**Job**
Take every line containing "that" out of the records.

Saved entries
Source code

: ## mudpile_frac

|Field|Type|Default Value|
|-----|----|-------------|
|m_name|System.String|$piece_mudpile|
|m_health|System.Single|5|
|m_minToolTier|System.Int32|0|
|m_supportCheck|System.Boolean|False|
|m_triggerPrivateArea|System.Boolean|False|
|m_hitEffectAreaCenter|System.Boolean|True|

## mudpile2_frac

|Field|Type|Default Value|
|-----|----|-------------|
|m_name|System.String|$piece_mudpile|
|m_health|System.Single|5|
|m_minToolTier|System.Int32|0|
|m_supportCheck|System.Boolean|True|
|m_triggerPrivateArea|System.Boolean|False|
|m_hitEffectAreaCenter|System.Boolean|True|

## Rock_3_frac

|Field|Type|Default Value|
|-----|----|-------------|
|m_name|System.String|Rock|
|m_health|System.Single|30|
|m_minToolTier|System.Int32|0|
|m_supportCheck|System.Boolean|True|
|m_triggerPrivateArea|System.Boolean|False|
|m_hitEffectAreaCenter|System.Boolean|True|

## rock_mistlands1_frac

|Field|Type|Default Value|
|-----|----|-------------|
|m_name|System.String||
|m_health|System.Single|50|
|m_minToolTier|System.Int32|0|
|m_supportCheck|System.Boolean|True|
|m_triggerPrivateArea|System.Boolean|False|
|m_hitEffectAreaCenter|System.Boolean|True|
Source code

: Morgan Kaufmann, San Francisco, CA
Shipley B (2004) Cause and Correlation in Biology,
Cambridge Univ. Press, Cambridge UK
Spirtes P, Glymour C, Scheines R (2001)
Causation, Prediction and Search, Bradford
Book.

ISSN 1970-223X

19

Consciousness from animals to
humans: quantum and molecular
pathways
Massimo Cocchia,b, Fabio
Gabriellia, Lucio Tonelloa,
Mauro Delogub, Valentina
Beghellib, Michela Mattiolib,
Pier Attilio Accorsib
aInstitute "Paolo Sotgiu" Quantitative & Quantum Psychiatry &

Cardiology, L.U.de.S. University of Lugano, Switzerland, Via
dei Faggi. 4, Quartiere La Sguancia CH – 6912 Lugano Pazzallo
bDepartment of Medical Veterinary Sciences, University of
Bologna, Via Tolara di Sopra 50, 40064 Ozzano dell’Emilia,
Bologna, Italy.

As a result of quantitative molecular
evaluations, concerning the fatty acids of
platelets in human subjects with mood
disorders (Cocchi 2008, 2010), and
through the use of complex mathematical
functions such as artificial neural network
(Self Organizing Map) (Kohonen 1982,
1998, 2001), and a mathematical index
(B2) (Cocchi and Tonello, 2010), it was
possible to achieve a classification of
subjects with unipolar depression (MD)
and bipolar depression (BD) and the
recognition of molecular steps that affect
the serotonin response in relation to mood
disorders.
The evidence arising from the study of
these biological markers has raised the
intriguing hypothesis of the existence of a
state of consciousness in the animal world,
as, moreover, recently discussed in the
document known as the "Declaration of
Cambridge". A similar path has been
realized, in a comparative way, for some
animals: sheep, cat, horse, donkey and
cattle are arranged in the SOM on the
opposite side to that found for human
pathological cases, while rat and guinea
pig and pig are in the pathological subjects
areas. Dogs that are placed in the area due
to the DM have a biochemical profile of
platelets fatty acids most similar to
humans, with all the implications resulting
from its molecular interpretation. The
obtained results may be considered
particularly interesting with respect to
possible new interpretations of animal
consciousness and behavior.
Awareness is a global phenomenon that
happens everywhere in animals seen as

**Result of the exercise**
recognition of molecular steps that affect
opposite side to that found for human
areas. Dogs that are placed in the area due
Awareness is a global phenomenon that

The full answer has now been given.